The villagers who did not work in agriculture in earlier days hired themselves out foremost as sailors in the shipping on the river Weser. In the 1970s, many people were employed at the newly built Würgassen Nuclear Power Plant, which was abandoned in 1995 and is now being dismantled.

== Politics ==
The current mayor of Beverungen is Tino Wenkel of the CDU, who has been serving as mayor since 2025. In the 2025 local elections he was elected with 72,51 % of the vote.

=== City council ===
After the 2025 local elections, the Beverungen city council is composed as follows:

! colspan=2| Party
! Votes
! %
! +/-
! Seats
! +/-

| Party |  | Votes | % | +/- | Seats | +/- |
|  | Christian Democratic Union (CDU) | 3,611 | 55.2 | +0.7 | 17 | ±0 |
|  | Social Democratic Party (SPD) | 1,086 | 16.6 | −4.6 | 5 | −1 |
|  | Alternative for Germany (AfD) | 958 | 14.7 | New | 4 | New |
|  | Alliance 90/The Greens (Grüne) | 557 | 8.5 | −7.6 | 3 | −2 |
|  | Free Democratic Party (FDP) | 257 | 3.9 | −4.3 | 1 | −1 |
|  | Independent Hennemann | 71 | 1.1 | New | 0 | New |
| Valid votes |  | 6,540 | 98.9 |  |  |  |
| Invalid votes |  | 70 | 1.1 |  |  |  |
| Total |  | 6,610 | 100.0 |  | 30 | ±0 |
| Electorate/voter turnout |  | 10,766 | 61.4 |  |  |  |
Source: City of Beverungen

=== Coat of arms ===
Beverungen's civic coat of arms might heraldically be described thus: In azure three fleurs-de-lis argent, two above, one below.

The fleur-de-lis only appeared in the town's official seal in the 17th century.

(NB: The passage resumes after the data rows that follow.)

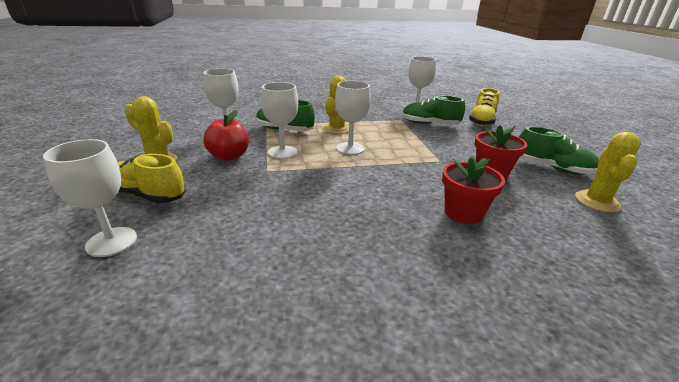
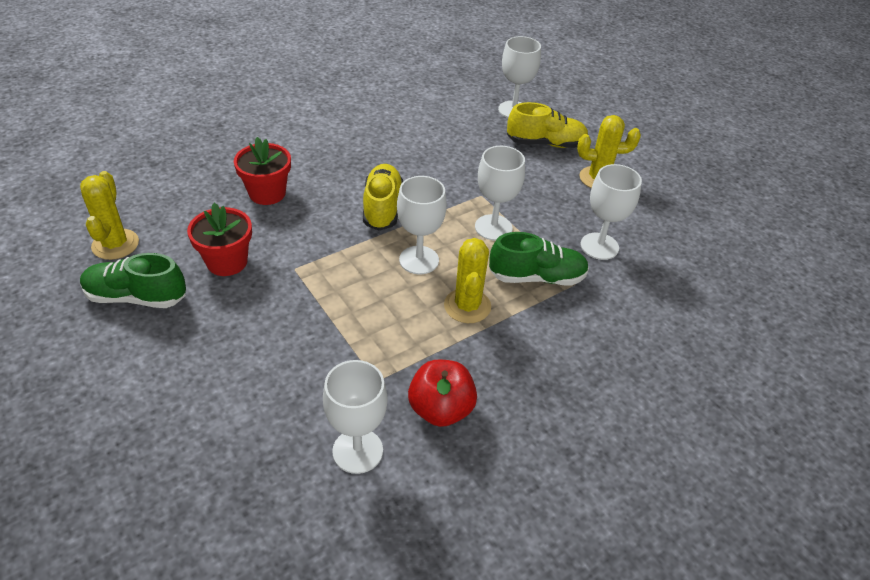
camera: 155 degrees right, 15 degrees up
(229, 156) = (542, 204): red apple -> red apple (441, 409)
(430, 124) = (318, 379): green shoe -> none
(482, 121) = (210, 436): yellow shoe -> yellow shoe (382, 207)

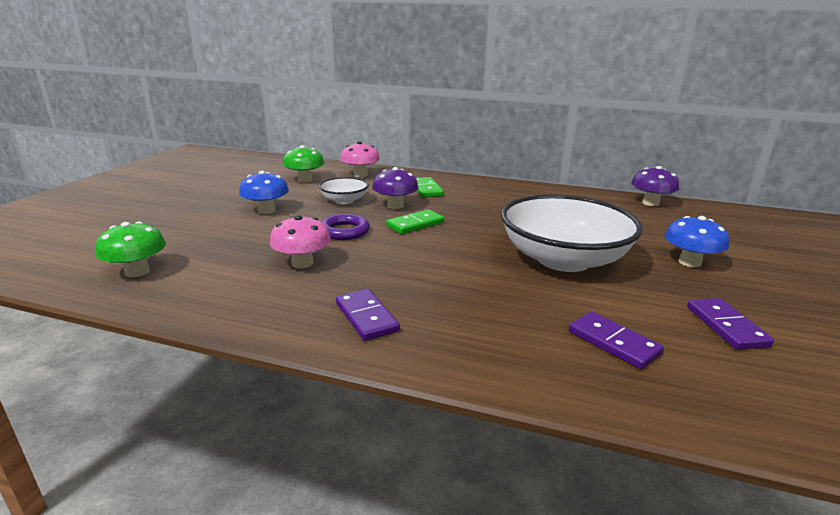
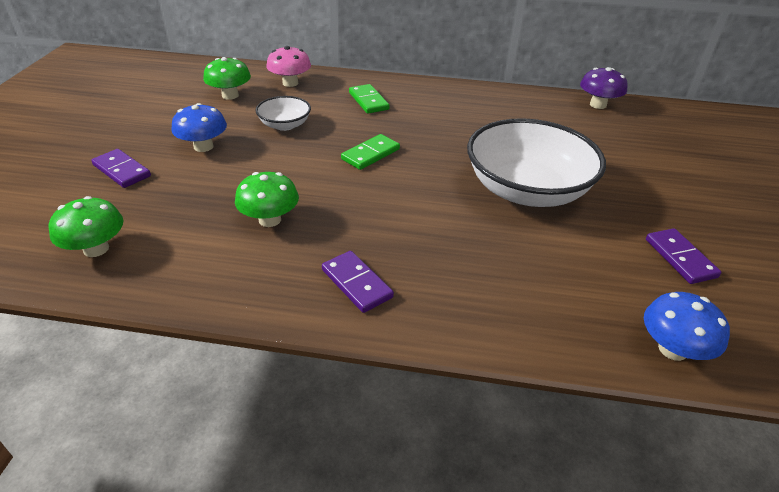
camera: 10 degrees left, 15 degrees up
(302, 263) = (270, 220): pink mushroom -> green mushroom
(344, 231) = (299, 170): purple ring -> none
(395, 205) = (342, 128): purple mushroom -> none
(613, 342) = (587, 288): purple domino -> purple domino (122, 171)
(689, 262) = (642, 183): blue mushroom -> blue mushroom (672, 349)

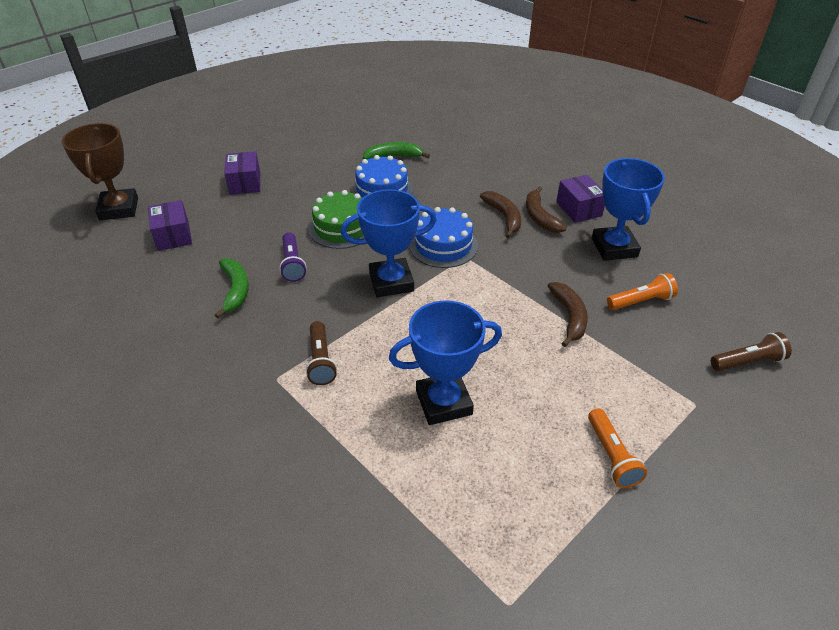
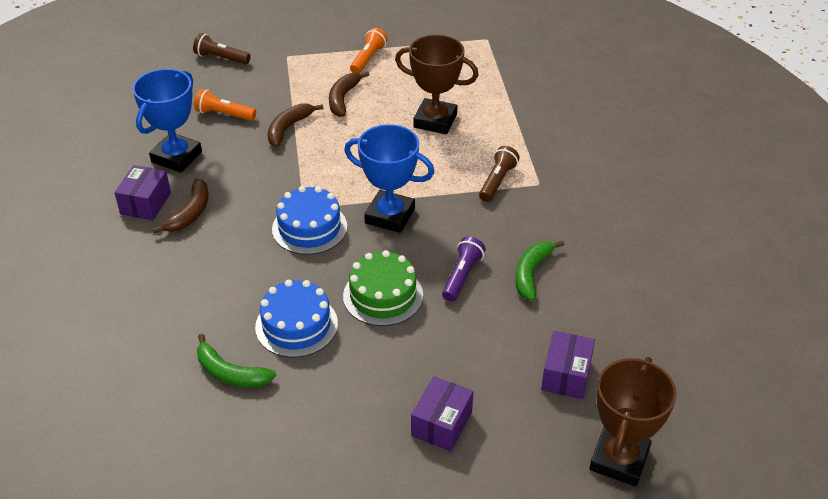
camera: 145 degrees left, 0 degrees up
(443, 402) = (435, 121): blue trophy -> brown trophy
(504, 217) = (221, 229): brown banana -> brown banana (343, 98)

At first, there was only one, but the now familiar design with three came into use in the 18th century. The charge is believed to represent the Bishop of Paderborn. The arms were officially conferred on 12 May 1917, and confirmed in 1970.

The current arms do not bear any likeness to the original town seal, which came into use at the time when Beverungen was granted town rights. This seal showed a town gate and Saint Vitus.

== Economy and infrastructure ==

=== Transport ===
Beverungen is served by Lauenförde-Beverungen station on the Solling Railway (Sollingbahn) in the neighbouring community of Lauenförde, which is close to Beverungen. Trains run hourly to Ottbergen and Bodenfelde; from Bodenfelde, trains run to either Northeim or Göttingen. From Ottbergen there are connections to Altenbeken, Paderborn and Holzminden. Furthermore, the constituent community of Wehrden has a halt on the same line.

=== Public institutions ===
- Public Internet café
- Festival hall
- Würgassen nuclear power station (derelict)

=== Education ===
Beverungen has a school centre with a Hauptschule, a Realschule and a Gymnasium to which go students not only from Beverungen, but also from the neighbouring communities of Lauenförde in Lower Saxony and Trendelburg-Langental in Hesse.

== Events ==
In Beverungen, a shooting festival is held every other year. Every year at Whitsun, the "Orange-Blossom-Special" – a music festival hosted by the local record label/mail order company, Glitterhouse Records – is held. Some 2000 visitors attend from all over Europe.